I recognized Fargo Street, just south of the Tangle. It wasn’t a long walk from my apartment. As I started up the street, Joe appeared so close to my face with his sword drawn that I jumped. His fierce look quickly turned to relief. “Where the hell were you?” he asked.

“I went underground. Literally.”

He narrowed his eyes and hovered in close. “Are you okay? You’ve got troll essence all over you.”

I nodded. “It’s a long story.”

He looked up and down the street like he expected a horde of Visigoths to charge at him. Seeing none, he sheathed the sword.

Where are you? Burst into my mind so sharply I stumbled. “Tell Meryl I’m fine, Joe. Is she okay?”

He paused a moment. “She says you owe her a new pair of Doc Martens.”

I smiled. Whether she realized it or not, I could tell she was concerned enough to be upset. “Tell her I said ‘deal.’ Where did you go last night, Joe?”

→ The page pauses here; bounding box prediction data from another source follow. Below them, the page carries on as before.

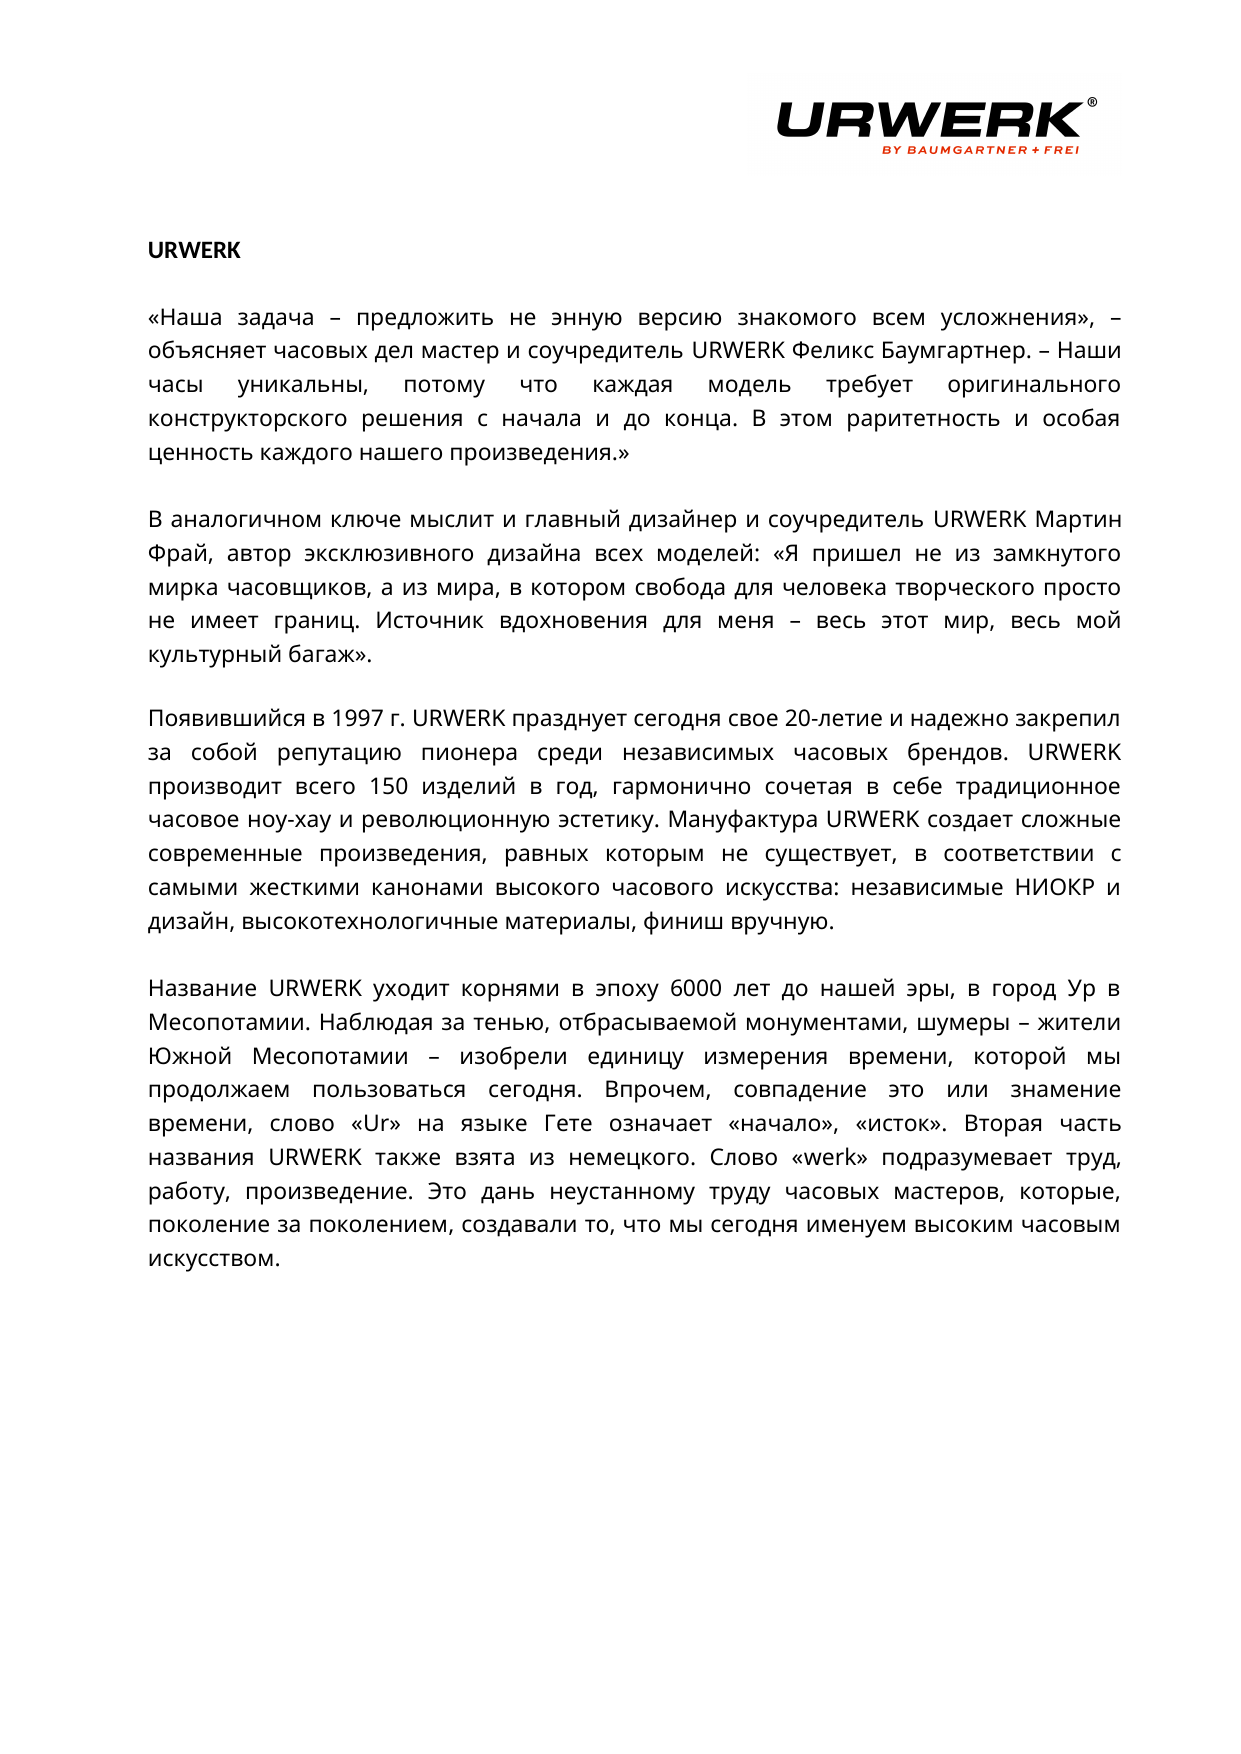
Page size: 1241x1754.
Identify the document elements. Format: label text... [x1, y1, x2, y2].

text «Наша задача – предложить не энную версию знакомого всем усложнения», – объясняет часовых дел мастер и соучредитель URWERK Феликс Баумгартнер. – Наши часы уникальны, потому что каждая модель требует оригинального конструкторского решения с начала и до конца. В этом раритетность и особая ценность каждого нашего произведения.» [148, 301, 1122, 467]
picture [747, 73, 1123, 176]
text В аналогичном ключе мыслит и главный дизайнер и соучредитель URWERK Мартин Фрай, автор эксклюзивного дизайна всех моделей: «Я пришел не из замкнутого мирка часовщиков, а из мира, в котором свобода для человека творческого просто не имеет границ. Источник вдохновения для меня – весь этот мир, весь мой культурный багаж». [148, 503, 1122, 669]
text URWERK [148, 234, 1122, 264]
text Название URWERK уходит корнями в эпоху 6000 лет до нашей эры, в город Ур в Месопотамии. Наблюдая за тенью, отбрасываемой монументами, шумеры – жители Южной Месопотамии – изобрели единицу измерения времени, которой мы продолжаем пользоваться сегодня. Впрочем, совпадение это или знамение времени, слово «Ur» на языке Гете означает «начало», «исток». Вторая часть названия URWERK также взята из немецкого. Слово «werk» подразумевает труд, работу, произведение. Это дань неустанному труду часовых мастеров, которые, поколение за поколением, создавали то, что мы сегодня именуем высоким часовым искусством. [148, 972, 1122, 1273]
text Появившийся в 1997 г. URWERK празднует сегодня свое 20-летие и надежно закрепил за собой репутацию пионера среди независимых часовых брендов. URWERK производит всего 150 изделий в год, гармонично сочетая в себе традиционное часовое ноу-хау и революционную эстетику. Мануфактура URWERK создает сложные современные произведения, равных которым не существует, в соответствии с самыми жесткими канонами высокого часового искусства: независимые НИОКР и дизайн, высокотехнологичные материалы, финиш вручную. [148, 702, 1122, 936]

Joe looped and dipped around me as I walked. “I couldn’t get in. They had awesome security on that place. Tell me what happened.”

He circled around me as I gave him the rundown, peering at passersby with suspicion. His head whipped around to face me as I got to the end of the story. “You took a shower in a troll’s bathroom?”

“Uh, Joe, did you miss what I said? I met a drys, almost died, and found out C-Note is going to attack the Guild.”

He nodded. “No, I heard that. How bad did it smell?”

“What?”

“The bathroom.”

I decided not to argue. “Actually, it didn’t. It was very clean.”

He nodded in puzzled consideration. “Really. I wouldn’t’ve thought. Were there dead things?”

We turned onto D Street and made for Summer. “Not obvious, though I did smell something not very fresh as I was leaving.”

Murdock cruised up on the left and stopped. I cocked an eyebrow at Joe. “Just how many people did you do a sending to?”

He smiled. “Just two. We thought you were dead, you know. Meryl saw you fall before the whole building went down. That woman should go into demolition. You should have seen her tear into the place looking for you.”

I had a recollection of someone screaming when I fell. “She did?”

He nodded. “I had to force her to leave. I couldn’t see you at all. I thought you were dead, but she didn’t.”

I opened the car door and tossed a paperback novel and some newspapers off the passenger seat and sat down next to Murdock. Joe fluttered into the backseat and began rummaging through the mess. “Hi,” I said.

Murdock pulled away from the curb. “So you’re not dead,” he said.

“You either.”

He smirked. “I run fast.”

I smirked back. “I fall slow. What happened to you?”

“I ran to get Meryl, but we couldn’t get back up because the whole back of the building was in flames. Then it started falling apart.”

“Your essence got pretty strong in there,” I said.

He turned onto Summer Street. “I don’t feel any different.”

“Murdock, think about the other night at Yggy’s. Didn’t you notice how fast you were moving? Hell, you laid out an elf with one punch.”

He pursed his lips. “I guess I did. I still don’t feel any different.”